### EXERCISE
Give back every entry below, unchanged.

-- EXTRACTED MATERIAL follows --

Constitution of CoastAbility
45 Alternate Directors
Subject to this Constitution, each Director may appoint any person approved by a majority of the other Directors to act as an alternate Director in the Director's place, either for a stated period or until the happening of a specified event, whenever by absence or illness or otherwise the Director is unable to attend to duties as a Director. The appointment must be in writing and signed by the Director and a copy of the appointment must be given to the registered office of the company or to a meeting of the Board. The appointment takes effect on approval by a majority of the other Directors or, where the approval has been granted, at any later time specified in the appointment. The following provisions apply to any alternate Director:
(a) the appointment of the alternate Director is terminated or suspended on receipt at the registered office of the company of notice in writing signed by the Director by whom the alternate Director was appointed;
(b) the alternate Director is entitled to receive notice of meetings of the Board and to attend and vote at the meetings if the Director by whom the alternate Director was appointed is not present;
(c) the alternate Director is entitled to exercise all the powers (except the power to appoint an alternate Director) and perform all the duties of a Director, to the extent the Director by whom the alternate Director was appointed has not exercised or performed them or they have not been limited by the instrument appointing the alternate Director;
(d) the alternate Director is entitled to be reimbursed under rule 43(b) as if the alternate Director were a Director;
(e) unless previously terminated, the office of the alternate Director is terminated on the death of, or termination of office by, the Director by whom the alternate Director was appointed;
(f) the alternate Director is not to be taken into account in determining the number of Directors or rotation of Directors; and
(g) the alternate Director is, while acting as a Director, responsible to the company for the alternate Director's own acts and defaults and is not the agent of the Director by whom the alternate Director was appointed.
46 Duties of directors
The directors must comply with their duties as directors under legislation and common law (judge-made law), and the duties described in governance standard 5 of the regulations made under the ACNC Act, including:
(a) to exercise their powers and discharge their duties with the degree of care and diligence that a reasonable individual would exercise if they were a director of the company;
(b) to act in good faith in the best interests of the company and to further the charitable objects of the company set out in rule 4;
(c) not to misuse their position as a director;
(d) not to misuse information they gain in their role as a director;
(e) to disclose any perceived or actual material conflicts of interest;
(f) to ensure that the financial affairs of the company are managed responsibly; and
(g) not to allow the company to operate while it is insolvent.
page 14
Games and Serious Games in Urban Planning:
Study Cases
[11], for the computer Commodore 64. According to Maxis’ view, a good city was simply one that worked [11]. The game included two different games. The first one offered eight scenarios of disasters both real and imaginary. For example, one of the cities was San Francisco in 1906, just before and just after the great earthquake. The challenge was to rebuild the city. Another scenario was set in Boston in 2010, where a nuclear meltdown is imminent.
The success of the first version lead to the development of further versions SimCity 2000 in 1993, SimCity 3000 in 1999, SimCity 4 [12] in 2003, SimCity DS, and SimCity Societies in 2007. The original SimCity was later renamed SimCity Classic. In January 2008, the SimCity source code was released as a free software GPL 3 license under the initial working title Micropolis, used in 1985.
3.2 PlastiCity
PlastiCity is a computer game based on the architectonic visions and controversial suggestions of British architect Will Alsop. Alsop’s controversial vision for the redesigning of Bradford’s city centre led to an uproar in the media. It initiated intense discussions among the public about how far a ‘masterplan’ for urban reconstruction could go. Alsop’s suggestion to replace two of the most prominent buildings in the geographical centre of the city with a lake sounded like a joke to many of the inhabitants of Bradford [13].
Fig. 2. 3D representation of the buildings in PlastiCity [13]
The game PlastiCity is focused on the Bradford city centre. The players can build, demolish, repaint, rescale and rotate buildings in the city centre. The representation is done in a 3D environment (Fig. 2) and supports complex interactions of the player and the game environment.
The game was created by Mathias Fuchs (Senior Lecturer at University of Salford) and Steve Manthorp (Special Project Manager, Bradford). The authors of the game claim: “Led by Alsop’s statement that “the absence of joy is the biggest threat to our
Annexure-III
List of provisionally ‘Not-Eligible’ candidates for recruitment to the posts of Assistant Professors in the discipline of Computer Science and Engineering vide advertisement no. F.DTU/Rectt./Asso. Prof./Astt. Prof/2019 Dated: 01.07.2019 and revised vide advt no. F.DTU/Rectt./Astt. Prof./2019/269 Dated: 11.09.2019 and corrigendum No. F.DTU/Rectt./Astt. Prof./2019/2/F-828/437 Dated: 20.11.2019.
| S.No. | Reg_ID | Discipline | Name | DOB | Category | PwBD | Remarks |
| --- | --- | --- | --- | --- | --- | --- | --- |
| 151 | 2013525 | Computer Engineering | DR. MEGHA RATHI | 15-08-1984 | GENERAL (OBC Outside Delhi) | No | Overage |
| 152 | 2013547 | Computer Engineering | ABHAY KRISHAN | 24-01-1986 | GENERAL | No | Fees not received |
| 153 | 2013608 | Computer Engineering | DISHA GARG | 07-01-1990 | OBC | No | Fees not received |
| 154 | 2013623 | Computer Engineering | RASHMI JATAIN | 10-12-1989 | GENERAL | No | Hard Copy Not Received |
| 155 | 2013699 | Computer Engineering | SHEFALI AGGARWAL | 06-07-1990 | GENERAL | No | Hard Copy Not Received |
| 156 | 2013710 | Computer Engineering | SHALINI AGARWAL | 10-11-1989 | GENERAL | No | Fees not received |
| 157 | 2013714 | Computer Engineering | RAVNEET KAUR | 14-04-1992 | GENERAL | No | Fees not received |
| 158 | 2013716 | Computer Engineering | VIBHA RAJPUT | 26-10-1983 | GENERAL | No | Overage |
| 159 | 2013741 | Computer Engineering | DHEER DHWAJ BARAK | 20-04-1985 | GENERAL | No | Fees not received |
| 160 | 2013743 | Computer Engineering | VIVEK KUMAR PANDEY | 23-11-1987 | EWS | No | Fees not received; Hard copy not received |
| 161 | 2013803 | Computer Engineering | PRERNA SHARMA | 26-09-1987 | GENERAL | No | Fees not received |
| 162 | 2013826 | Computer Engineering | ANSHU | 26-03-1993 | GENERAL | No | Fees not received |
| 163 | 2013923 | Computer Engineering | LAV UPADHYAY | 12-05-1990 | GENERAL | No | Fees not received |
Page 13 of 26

-- EXTRACTED MATERIAL concluded --

### RESPONSE
Constitution of CoastAbility
45 Alternate Directors
Subject to this Constitution, each Director may appoint any person approved by a majority of the other Directors to act as an alternate Director in the Director's place, either for a stated period or until the happening of a specified event, whenever by absence or illness or otherwise the Director is unable to attend to duties as a Director. The appointment must be in writing and signed by the Director and a copy of the appointment must be given to the registered office of the company or to a meeting of the Board. The appointment takes effect on approval by a majority of the other Directors or, where the approval has been granted, at any later time specified in the appointment. The following provisions apply to any alternate Director:
(a) the appointment of the alternate Director is terminated or suspended on receipt at the registered office of the company of notice in writing signed by the Director by whom the alternate Director was appointed;
(b) the alternate Director is entitled to receive notice of meetings of the Board and to attend and vote at the meetings if the Director by whom the alternate Director was appointed is not present;
(c) the alternate Director is entitled to exercise all the powers (except the power to appoint an alternate Director) and perform all the duties of a Director, to the extent the Director by whom the alternate Director was appointed has not exercised or performed them or they have not been limited by the instrument appointing the alternate Director;
(d) the alternate Director is entitled to be reimbursed under rule 43(b) as if the alternate Director were a Director;
(e) unless previously terminated, the office of the alternate Director is terminated on the death of, or termination of office by, the Director by whom the alternate Director was appointed;
(f) the alternate Director is not to be taken into account in determining the number of Directors or rotation of Directors; and
(g) the alternate Director is, while acting as a Director, responsible to the company for the alternate Director's own acts and defaults and is not the agent of the Director by whom the alternate Director was appointed.
46 Duties of directors
The directors must comply with their duties as directors under legislation and common law (judge-made law), and the duties described in governance standard 5 of the regulations made under the ACNC Act, including:
(a) to exercise their powers and discharge their duties with the degree of care and diligence that a reasonable individual would exercise if they were a director of the company;
(b) to act in good faith in the best interests of the company and to further the charitable objects of the company set out in rule 4;
(c) not to misuse their position as a director;
(d) not to misuse information they gain in their role as a director;
(e) to disclose any perceived or actual material conflicts of interest;
(f) to ensure that the financial affairs of the company are managed responsibly; and
(g) not to allow the company to operate while it is insolvent.
page 14
Games and Serious Games in Urban Planning:
Study Cases
[11], for the computer Commodore 64. According to Maxis’ view, a good city was simply one that worked [11]. The game included two different games. The first one offered eight scenarios of disasters both real and imaginary. For example, one of the cities was San Francisco in 1906, just before and just after the great earthquake. The challenge was to rebuild the city. Another scenario was set in Boston in 2010, where a nuclear meltdown is imminent.
The success of the first version lead to the development of further versions SimCity 2000 in 1993, SimCity 3000 in 1999, SimCity 4 [12] in 2003, SimCity DS, and SimCity Societies in 2007. The original SimCity was later renamed SimCity Classic. In January 2008, the SimCity source code was released as a free software GPL 3 license under the initial working title Micropolis, used in 1985.
3.2 PlastiCity
PlastiCity is a computer game based on the architectonic visions and controversial suggestions of British architect Will Alsop. Alsop’s controversial vision for the redesigning of Bradford’s city centre led to an uproar in the media. It initiated intense discussions among the public about how far a ‘masterplan’ for urban reconstruction could go. Alsop’s suggestion to replace two of the most prominent buildings in the geographical centre of the city with a lake sounded like a joke to many of the inhabitants of Bradford [13].
Fig. 2. 3D representation of the buildings in PlastiCity [13]
The game PlastiCity is focused on the Bradford city centre. The players can build, demolish, repaint, rescale and rotate buildings in the city centre. The representation is done in a 3D environment (Fig. 2) and supports complex interactions of the player and the game environment.
The game was created by Mathias Fuchs (Senior Lecturer at University of Salford) and Steve Manthorp (Special Project Manager, Bradford). The authors of the game claim: “Led by Alsop’s statement that “the absence of joy is the biggest threat to our
Annexure-III
List of provisionally ‘Not-Eligible’ candidates for recruitment to the posts of Assistant Professors in the discipline of Computer Science and Engineering vide advertisement no. F.DTU/Rectt./Asso. Prof./Astt. Prof/2019 Dated: 01.07.2019 and revised vide advt no. F.DTU/Rectt./Astt. Prof./2019/269 Dated: 11.09.2019 and corrigendum No. F.DTU/Rectt./Astt. Prof./2019/2/F-828/437 Dated: 20.11.2019.
| S.No. | Reg_ID | Discipline | Name | DOB | Category | PwBD | Remarks |
| --- | --- | --- | --- | --- | --- | --- | --- |
| 151 | 2013525 | Computer Engineering | DR. MEGHA RATHI | 15-08-1984 | GENERAL (OBC Outside Delhi) | No | Overage |
| 152 | 2013547 | Computer Engineering | ABHAY KRISHAN | 24-01-1986 | GENERAL | No | Fees not received |
| 153 | 2013608 | Computer Engineering | DISHA GARG | 07-01-1990 | OBC | No | Fees not received |
| 154 | 2013623 | Computer Engineering | RASHMI JATAIN | 10-12-1989 | GENERAL | No | Hard Copy Not Received |
| 155 | 2013699 | Computer Engineering | SHEFALI AGGARWAL | 06-07-1990 | GENERAL | No | Hard Copy Not Received |
| 156 | 2013710 | Computer Engineering | SHALINI AGARWAL | 10-11-1989 | GENERAL | No | Fees not received |
| 157 | 2013714 | Computer Engineering | RAVNEET KAUR | 14-04-1992 | GENERAL | No | Fees not received |
| 158 | 2013716 | Computer Engineering | VIBHA RAJPUT | 26-10-1983 | GENERAL | No | Overage |
| 159 | 2013741 | Computer Engineering | DHEER DHWAJ BARAK | 20-04-1985 | GENERAL | No | Fees not received |
| 160 | 2013743 | Computer Engineering | VIVEK KUMAR PANDEY | 23-11-1987 | EWS | No | Fees not received; Hard copy not received |
| 161 | 2013803 | Computer Engineering | PRERNA SHARMA | 26-09-1987 | GENERAL | No | Fees not received |
| 162 | 2013826 | Computer Engineering | ANSHU | 26-03-1993 | GENERAL | No | Fees not received |
| 163 | 2013923 | Computer Engineering | LAV UPADHYAY | 12-05-1990 | GENERAL | No | Fees not received |
Page 13 of 26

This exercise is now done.